Saria, 34 ans : le récit d'un diagnostic de cancer du sein inflammatoire

Saria, 34 ans : le récit d'un diagnostic de cancer du sein inflammatoire

Saria, patiente en rémission d'un cancer du sein

Sur le site du CHU de Lyon, fin août 2026, Saria, 34 ans, raconte comment un sein qui double de volume un samedi matin d'octobre l'a menée, en quelques semaines, à l'annonce d'un cancer du sein inflammatoire et d'une mutation BRCA2, puis à une double mastectomie avec reconstruction immédiate. Son témoignage, publié par les Hospices Civils de Lyon, ouvre une fenêtre rare sur les premiers jours du parcours — quand tout bascule entre l'urgence, le week-end et l'attente du diagnostic.

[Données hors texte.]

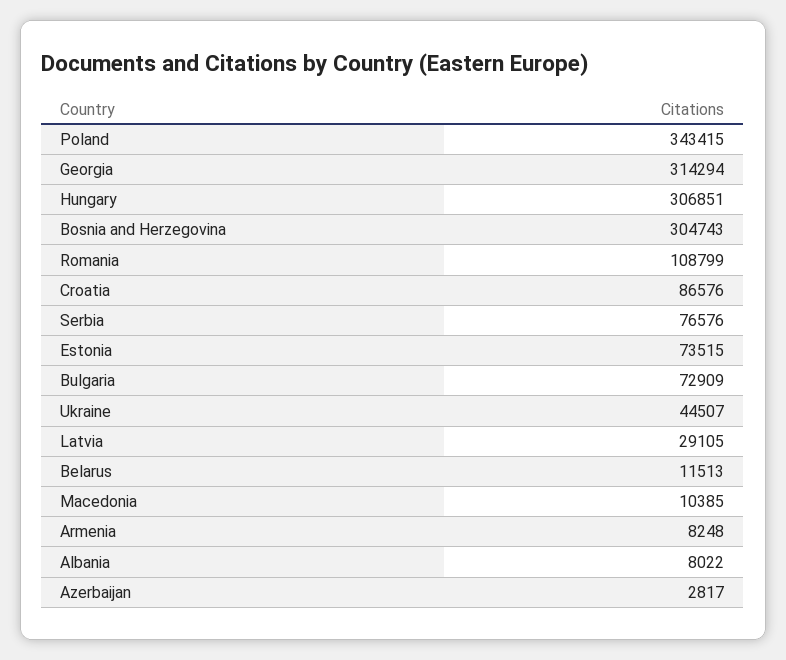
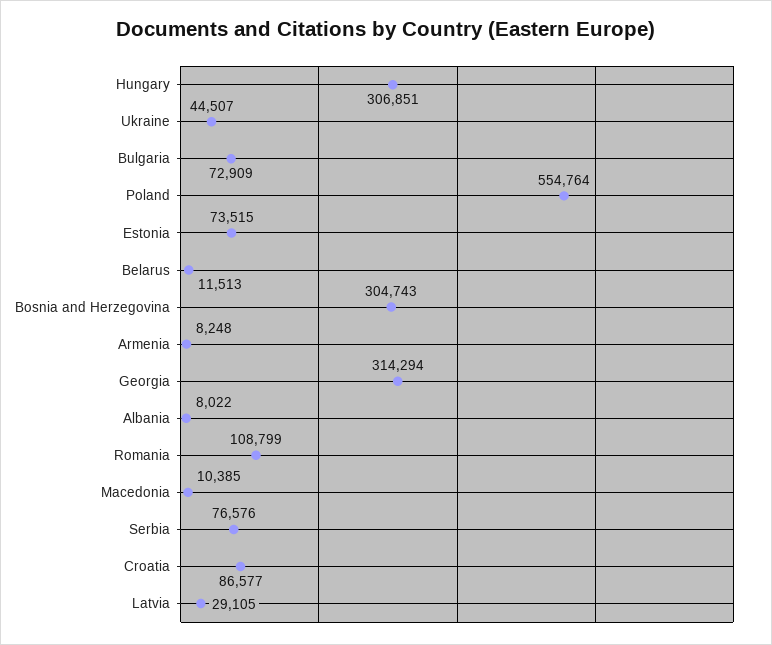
  {
-   "Poland": 343415,
+   "Poland": 554764,
    "Georgia": 314294,
    "Hungary": 306851,
    "Bosnia and Herzegovina": 304743,
    "Romania": 108799,
-   "Croatia": 86576,
+   "Croatia": 86577,
    "Serbia": 76576,
    "Estonia": 73515,
    "Bulgaria": 72909,
    "Ukraine": 44507,
    "Latvia": 29105,
    "Belarus": 11513,
    "Macedonia": 10385,
    "Armenia": 8248,
-   "Albania": 8022,
+   "Albania": 8022
-   "Azerbaijan": 2817
  }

Le samedi 11 octobre, à 14h30

La veille au soir, Saria se sentait fébrile, préoccupée par une légère douleur dans le sein gauche. Dans la nuit, elle prend rendez-vous dans un centre de soins. Au matin, le sein a doublé de volume, est complètement enflammé et très douloureux. Le créneau médical planifié à 14h30 semble désormais trop tardif. La Brondillante de 34 ans, mariée et mère d'un petit garçon de 5 ans, décide de se rendre aux urgences de l'hôpital Femme Mère Enfant.

Elle y patientera plusieurs heures. Elle en repart avec un médicament, sans échographie — trop douloureuse — et avec l'attente d'un appel d'Urgence sein, le dispositif de prise en charge rapide et personnalisée par les spécialistes du sein des HCL. Ce qu'elle ignore à ce moment-là: la ligne d'appel du dispositif est fermée les samedi et dimanche.

Aller-retour le dimanche. Aller-retour le lundi. Le jeudi, la trentenaire retourne au travail.

La salle aux blouses blanches, et le 3 novembre

C'est le mardi suivant qu'elle pousse la porte de l'hôpital Femme Mère Enfant, où l'attend un médecin du dispositif Urgence sein. Saria ne ressent plus de douleur, le sein a retrouvé sa forme habituelle. Une nouvelle échographie est prescrite. « À partir de là, tout s'est enclenché et je me suis laissée guider », dit-elle.

Le médecin lui propose une mammographie. Elle accepte. Elle est ensuite conduite dans une pièce remplie de blouses blanches. Elle comprend, en voyant les radios, que quelque chose ne va pas. On lui dit qu'il faut attendre le chirurgien pour les résultats.

Jusqu'à fin octobre, Saria vient une à deux fois par semaine à l'hôpital. Elle continue à plaisanter avec son entourage, les médecins, les infirmières. C'est sa manière de prendre de la distance avec ce qui est en train de se passer. À ce moment-là, elle est dans le déni. Les biopsies laissent ses seins couverts d'hématomes. C'est traumatisant, d'autant plus que c'est la première fois qu'elle suit un parcours de soin aussi lourd.

Le 3 novembre, elle rencontre une chirurgienne. Elle apprend qu'elle a des cellules cancéreuses. La chirurgienne lui dit: « Vous êtes malade et on est là pour vous soigner. Il va falloir être forte et patiente, nous, on fait le reste. » Saria apprécie la manière dont l'annonce est formulée. Aucune question ne vient à son esprit, sonné par le diagnostic. Au sortir de la consultation, elle appelle ses deux sœurs, Myriam et Zahra.

Trois repères pour traverser ce parcours

Saria est suivie par la docteure Karine Le Bail-Carval du service de gynécologie-obstétrique de l'hôpital Femme Mère Enfant. Au fil du récit, elle décrit la suite du chemin: cancer du sein inflammatoire, mise en évidence d'une mutation BRCA2, double mastectomie avec reconstruction immédiate.

Trois points émergent de son histoire, utiles à toute personne qui traverse ou accompagne ce chemin:

  • Le calendrier du dispositif spécialisé. À Lyon, le dispositif Urgence sein accélère la prise en charge en semaine. Sa ligne d'appel, fermée le samedi et le dimanche, n'a pas permis à Saria d'éviter trois jours de va-et-vient. Quand un symptôme mammaire s'aggrave vite un week-end, les urgences hospitalières restent la bonne porte — garder ce calendrier en tête peut changer la suite.
  • Le déni comme un tempo, pas comme un refus. Saria le raconte: elle plaisantait encore jusqu'à l'annonce. Reconnaître ce tempo — plutôt que le brusquer — peut aider l'entourage à rester présent sans forcer la parole.
  • Une annonce qui pose le cap. La formule de la chirurgienne — « vous êtes malade et on est là pour vous soigner » — trace une ligne nette: le diagnostic est posé, le cap est donné, le soin se met en mouvement. Une annonce respectueuse laisse aussi la place au silence qui suit.